当社グループは、既存事業の拡大と並行して、2030年にはグループを支える新たな柱とするべく、新規事業の構築を進めています。安心安全、便利快適、健康維持、低炭素社会、サステナビリティを新規事業の戦略キーワードとし、「環境・バイオケミカル」「エナジーケミカル」「エレクトロニクスケミカル」「オプトケミカル」の4つのケミカル分野を注力分野として、研究開発と事業化に向けたオープンイノベーションを推進しています。
その具体的な取り組みのひとつとして、「エレクトロニクスケミカル」分野では、プリンテッドエレクトロニクスの展開を進めています。プリンテッドエレクトロニクスとは、印刷技術を用いて、基材の上に電子部品や回路などを形成する技術で、従来方式に比べ製品そのものの軽量化や薄型化が可能となる、現在、注目されている技術です。
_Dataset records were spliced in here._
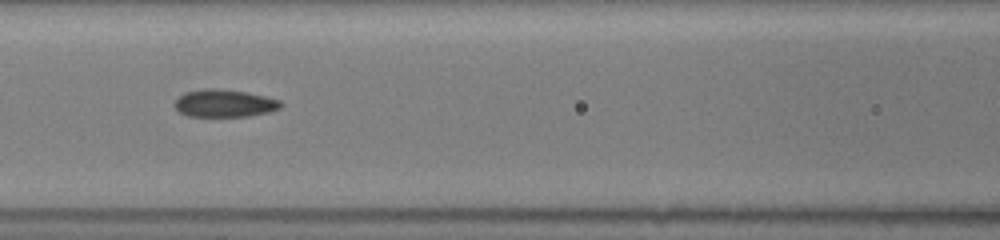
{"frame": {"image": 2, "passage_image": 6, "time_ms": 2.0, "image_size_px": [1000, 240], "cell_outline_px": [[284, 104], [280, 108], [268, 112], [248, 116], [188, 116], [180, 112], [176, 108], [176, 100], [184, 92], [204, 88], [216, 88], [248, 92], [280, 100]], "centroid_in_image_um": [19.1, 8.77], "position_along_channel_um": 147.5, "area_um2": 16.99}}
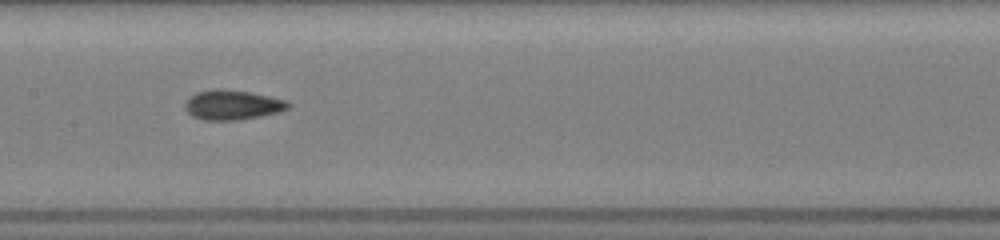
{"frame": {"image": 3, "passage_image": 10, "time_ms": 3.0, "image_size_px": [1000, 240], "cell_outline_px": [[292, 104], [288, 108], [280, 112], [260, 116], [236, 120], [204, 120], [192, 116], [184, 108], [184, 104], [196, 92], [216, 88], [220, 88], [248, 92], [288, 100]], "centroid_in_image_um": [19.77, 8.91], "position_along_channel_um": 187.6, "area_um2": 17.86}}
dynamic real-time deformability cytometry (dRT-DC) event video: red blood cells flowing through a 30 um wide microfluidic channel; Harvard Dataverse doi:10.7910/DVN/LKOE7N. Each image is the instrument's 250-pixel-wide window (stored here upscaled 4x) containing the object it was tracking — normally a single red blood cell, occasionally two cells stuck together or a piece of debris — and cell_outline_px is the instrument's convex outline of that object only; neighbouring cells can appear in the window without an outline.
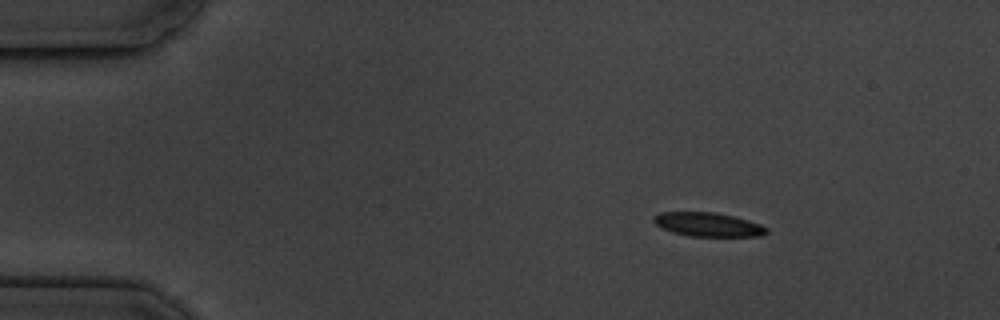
{"species": "common noctule bat (a hibernating species)", "species_latin": "Nyctalus noctula", "temperature_condition": "cold", "stored_images_in_passage": 8, "camera_frame_rate_fps": 3000, "um_per_image_px": 0.085, "animal": {"sex": "male", "body_mass_g": 19.5, "forearm_length_mm": 54.6}, "frame": {"image": 1, "passage_image": 2, "time_ms": 1.0, "image_size_px": [1000, 320], "cell_outline_px": [[768, 232], [764, 236], [688, 236], [672, 232], [656, 224], [652, 220], [652, 216], [660, 212], [712, 212], [732, 216], [748, 220], [760, 224], [768, 228]], "centroid_in_image_um": [60.18, 19.09], "position_along_channel_um": 24.8, "area_um2": 15.72}}
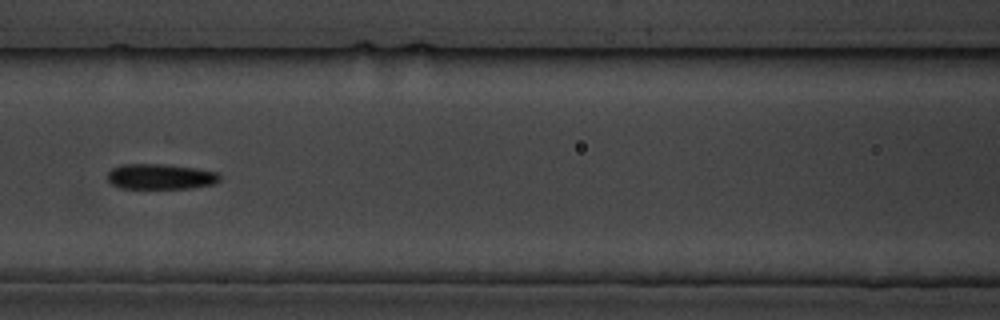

当社は、IH(電磁誘導)を使った“はんだ”接合技術(IHリフロー技術)を持つ株式会社ワンダーフューチャーコーポレーション(以下、WFC社)と、当社関連会社でEMS事業大手のシークス株式会社と連携して事業展開を進めています。
当社は、この優れた IHリフロー技術を生かすための素材開発を担当しています。現在提案しているものとして、フィルムや樹脂、紙といったフレキシブルな低耐熱基材に対応し、IHリフローによる加熱が可能な配線材料、低温・短時間で焼成可能で、IHリフローによる接合も可能な接合材料、優れた電気特性をもち、フォトレジストが不要で、絶縁膜のダイレクトパターニングが可能な透明絶縁材料や封止材料などがあります。これらを組み合わせることで、革新的プロセス技術と新規デザインの提案を可能にすると考えています。また、この技術は当社グループ企業であるシークス株式会社の量産実装とプロセス開発技術を融合することで、これまでにない新しい製品の実現が可能です。新たな価値を創造するバリューチェーンと、ものづくりのトータルソリューション構築も目的として、3社による協業を進めています。